» PEDIDO DE TRABALHO 1
Responda a estas perguntas com base na notícia sobre a campanha em Mopane:
(a) Quantos poços petrolíferos vão ser explorados e avaliados?
(b) Com quem se reuniram os líderes executivos das empresas?
(c) Quando estava inicialmente previsto o arranque da campanha?
» PEDIDO DE TRABALHO 2
Indique se cada afirmação está de acordo com a notícia sobre a campanha em Mopane. Responda sim ou não e cite as palavras decisivas da notícia.
(a) A informação foi divulgada num comunicado conjunto das empresas.
(b) O encontro de alto nível realizou-se numa segunda-feira.
(c) A campanha vai ser adiada.
» PEDIDO DE TRABALHO 3
Por favor, prossiga a notícia sobre a campanha em Mopane a partir da última frase.

A Galp e a TotalEnergies confirmaram que irão iniciar ainda este ano a campanha de exploração e avaliação de três poços petrolíferos na área de Mopane, localizada na bacia do Kavango, em território namibiano. A informação foi divulgada num comunicado conjunto das empresas, após um encontro de alto nível realizado esta sexta-feira entre os líderes executivos e a Presidente da República da Namíbia, Netumbo Nandi-Ndaitwah.
O anúncio marca uma nova fase no desenvolvimento dos recursos energéticos da região, numa altura em que a Namíbia intensifica esforços para se afirmar como produtora-chave de petróleo e gás no litoral africano. A campanha, inicialmente prevista para arrancar nos próximos dois anos, será agora acelerada, com o primeiro poço já em fase de preparação para operações em 2026.

» DADOS BRUTOS
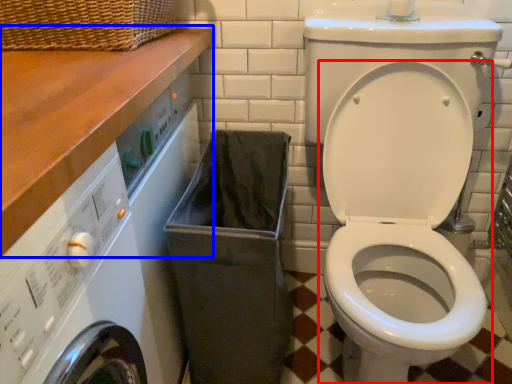
Question: Which point is further to the camera, toilet (highlighted by a red box) or counter top (highlighted by a blue box)?

Choices:
 (A) toilet
 (B) counter top

Answer: (A)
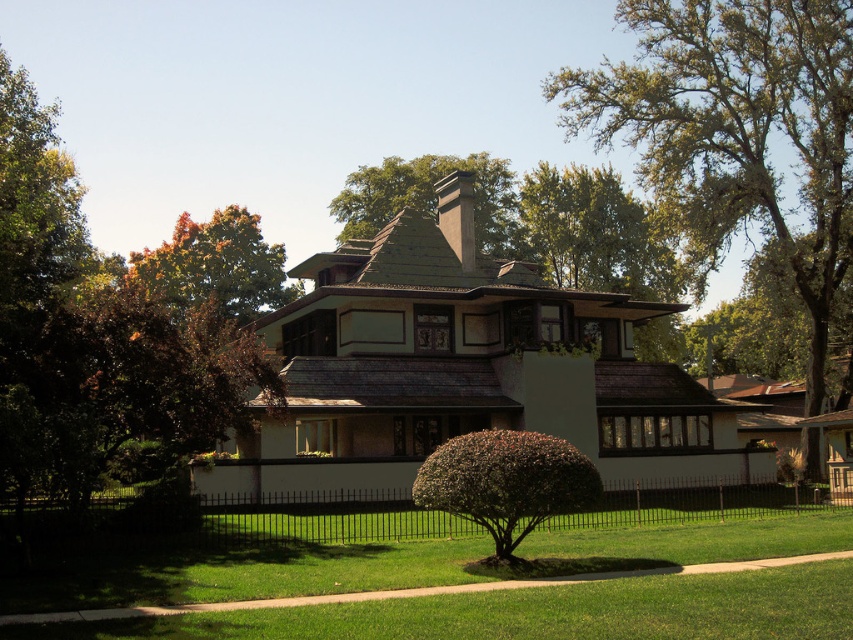
What are the coordinates of the brown leafy tree at upper left in the image?

The brown leafy tree at upper left is located at coordinates point (106, 330).

You are standing in the front yard of the house and want to walk towards the brown textured tree at upper center. Which direction should you walk relative to the brown leafy tree at upper left?

You should walk to the right of the brown leafy tree at upper left since it is positioned to the left of the brown textured tree at upper center.

You are standing in front of the house and want to walk to the black wrought iron fence at center. Which direction should you head relative to the brown leafy tree at upper left?

You should head to the right relative to the brown leafy tree at upper left because the black wrought iron fence at center is located to the right of the brown leafy tree at upper left.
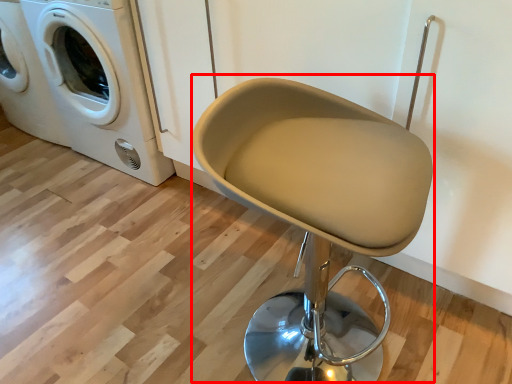
Question: Where is swivel chair (annotated by the red box) located in relation to washing machine in the image?

Choices:
 (A) right
 (B) left

Answer: (A)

» RESPOSTA FINAL 1
(a) Três poços.
(b) Com a Presidente da República da Namíbia, Netumbo Nandi-Ndaitwah.
(c) Nos próximos dois anos.

» RESPOSTA FINAL 2
(a) Sim: "A informação foi divulgada num comunicado conjunto das empresas".
(b) Não: "realizado esta sexta-feira".
(c) Não: "será agora acelerada".

» RESPOSTA FINAL 3
Troca estratégica de ativos fortalece parceria

A aproximação entre as duas companhias ganhou novo impulso após a concretização de uma troca de participações acionárias. Em transação recente, a Galp cedeu à TotalEnergies 40% dos direitos de exploração na área PEL 83 (Mopane), mantendo-se como operadora do projeto. Em contrapartida, a empresa portuguesa adquiriu 10% da área PEL 56, onde se situa a promissora descoberta Venus, e 9,4% na PEL 91 ambas sob gestão da TotalEnergies.
Esta movimentação estratégica visa otimizar portfólios, partilhar riscos e alavancar sinergias técnicas, numa abordagem cada vez mais comum entre empresas do setor energético em África.

Compromisso com o desenvolvimento regional

Durante o encontro com a Presidente Nandi-Ndaitwah, as petrolíferas apresentaram um ponto de situação sobre os progressos técnicos, a transição de operador e os impactos socioeconómicos esperados com a exploração. O foco esteve na criação de emprego local, transferência de tecnologia e respeito pelas normas ambientais e sociais.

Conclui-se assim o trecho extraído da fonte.